Ziel 1: In welchen Formen tritt Widerstand laut dem Dokumentauszug häufiger auf, statt sich mit offenem Visier zu zeigen?

Dokumentauszug:

--------------------

Offener und ehrlicher Umgang mit Widerstand

Eine dieser Möglichkeiten ist, Widerstand nicht als Störfaktor zu bekämpfen, sondern ihm eine wichtige Funktion im Erneuerungsprozess zu verleihen. Nachgeben, "Wegargumentieren" oder gar jemanden mundtot machen sind gängige Reaktionen auf vermeintliche Störungen. Damit wird jedoch das im Widerstand verborgene Potential verschenkt. Zuerst kommt es darauf an, Widerstand frühzeitig zu erkennen, denn er zeigt sich selten mit offenem Visier. Viel häufiger tritt er etwa als Sich-dumm-stellen, Wegducken oder Ignorieren auf. Das verleitet Führungskräfte, die Erneuerungsprozesse leiten, dazu, auf bessere Kommunikation und Argumentation zu setzen. Dies jedoch richtet bei denen, die nicht verstehen wollen, wenig aus und diejenigen, die sich besser verständlich machen wollen, erreichen damit nichts. Besser ist es, den Unwillen der Betroffenen ernst zu nehmen und Möglichkeiten zu schaffen, offen damit umzugehen. Damit ist nicht gemeint, dass die Betroffenen einfach nur die Gelegenheit brauchen, einmal "Dampf abzulassen", und man sie danach - kurzfristig erleichtert - stehen lässt. Das wäre Manipulation und steigert am Ende den Unmut gegen die Veränderer.
Offener und mutiger Umgang mit Widerstand heißt: Nach dem Dampf ablassen direkt weiter zu gehen. Dafür müssen zwei wichtige Aspekte mit den Betroffenen bearbeitet werden:
1. Keiner kann zu Beginn eines Erneuerungsprozesses sicher sagen, ob alles genauso eintreten wird, wie ursprünglich gewollt. Gleich zu Anfang verlockend klingende Versprechen abzugeben, ist unehrlich und unprofessionell.

--------------------

Ziel 2: Formatieren Sie die Zeilen der Datensätze von der Zeile mit "country: Dominican Republic" bis einschließlich der Zeile mit "name author: A. Juss." als nummerierte Liste, ohne Leerzeilen.

--------------------

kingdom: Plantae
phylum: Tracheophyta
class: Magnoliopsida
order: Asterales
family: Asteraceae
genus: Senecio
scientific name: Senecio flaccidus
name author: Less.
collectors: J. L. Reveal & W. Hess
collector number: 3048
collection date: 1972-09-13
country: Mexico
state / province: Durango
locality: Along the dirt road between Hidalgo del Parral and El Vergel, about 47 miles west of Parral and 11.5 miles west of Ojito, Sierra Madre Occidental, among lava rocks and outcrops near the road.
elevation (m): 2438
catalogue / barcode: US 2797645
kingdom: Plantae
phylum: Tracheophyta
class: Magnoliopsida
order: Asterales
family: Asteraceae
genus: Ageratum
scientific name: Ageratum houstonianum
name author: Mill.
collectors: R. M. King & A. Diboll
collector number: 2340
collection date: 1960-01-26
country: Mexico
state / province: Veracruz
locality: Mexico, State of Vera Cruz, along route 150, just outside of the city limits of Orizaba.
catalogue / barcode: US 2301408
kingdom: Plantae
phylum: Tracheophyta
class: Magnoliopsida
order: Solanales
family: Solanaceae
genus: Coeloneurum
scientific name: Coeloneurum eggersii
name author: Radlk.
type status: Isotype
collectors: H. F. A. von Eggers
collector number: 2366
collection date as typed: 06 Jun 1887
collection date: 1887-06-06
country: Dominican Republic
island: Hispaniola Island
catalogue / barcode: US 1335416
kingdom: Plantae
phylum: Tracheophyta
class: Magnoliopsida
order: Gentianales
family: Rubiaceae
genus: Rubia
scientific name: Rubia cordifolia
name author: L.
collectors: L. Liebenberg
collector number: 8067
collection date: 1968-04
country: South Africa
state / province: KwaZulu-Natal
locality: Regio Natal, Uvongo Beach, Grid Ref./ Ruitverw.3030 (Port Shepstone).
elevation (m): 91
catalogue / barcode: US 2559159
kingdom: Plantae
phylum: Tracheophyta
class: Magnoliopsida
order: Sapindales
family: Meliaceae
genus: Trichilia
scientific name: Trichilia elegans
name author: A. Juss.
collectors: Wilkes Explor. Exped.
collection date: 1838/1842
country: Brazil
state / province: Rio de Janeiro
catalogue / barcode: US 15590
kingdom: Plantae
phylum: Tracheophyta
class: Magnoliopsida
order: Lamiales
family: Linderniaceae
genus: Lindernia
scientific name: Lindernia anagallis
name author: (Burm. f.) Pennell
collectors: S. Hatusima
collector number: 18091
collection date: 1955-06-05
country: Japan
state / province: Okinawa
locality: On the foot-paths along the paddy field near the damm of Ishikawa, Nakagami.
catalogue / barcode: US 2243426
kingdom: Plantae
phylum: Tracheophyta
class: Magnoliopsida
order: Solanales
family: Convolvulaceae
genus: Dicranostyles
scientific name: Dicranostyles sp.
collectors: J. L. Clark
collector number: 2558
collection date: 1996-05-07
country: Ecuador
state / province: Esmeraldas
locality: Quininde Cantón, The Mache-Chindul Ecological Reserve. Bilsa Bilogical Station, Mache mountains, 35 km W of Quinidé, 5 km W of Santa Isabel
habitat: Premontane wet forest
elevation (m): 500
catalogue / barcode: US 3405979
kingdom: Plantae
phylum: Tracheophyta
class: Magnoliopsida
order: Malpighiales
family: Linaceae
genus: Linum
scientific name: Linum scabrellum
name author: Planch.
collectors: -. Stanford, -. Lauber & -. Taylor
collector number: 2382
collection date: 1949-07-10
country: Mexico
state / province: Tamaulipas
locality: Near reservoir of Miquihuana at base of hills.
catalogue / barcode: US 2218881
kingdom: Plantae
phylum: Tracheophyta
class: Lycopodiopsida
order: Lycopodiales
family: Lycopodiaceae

--------------------

Vollständige Ausgabe 1: Als Sich-dumm-stellen, Wegducken oder Ignorieren.

Vollständige Ausgabe 2:
1. country: Dominican Republic
2. island: Hispaniola Island
3. catalogue / barcode: US 1335416
4. kingdom: Plantae
5. phylum: Tracheophyta
6. class: Magnoliopsida
7. order: Gentianales
8. family: Rubiaceae
9. genus: Rubia
10. scientific name: Rubia cordifolia
11. name author: L.
12. collectors: L. Liebenberg
13. collector number: 8067
14. collection date: 1968-04
15. country: South Africa
16. state / province: KwaZulu-Natal
17. locality: Regio Natal, Uvongo Beach, Grid Ref./ Ruitverw.3030 (Port Shepstone).
18. elevation (m): 91
19. catalogue / barcode: US 2559159
20. kingdom: Plantae
21. phylum: Tracheophyta
22. class: Magnoliopsida
23. order: Sapindales
24. family: Meliaceae
25. genus: Trichilia
26. scientific name: Trichilia elegans
27. name author: A. Juss.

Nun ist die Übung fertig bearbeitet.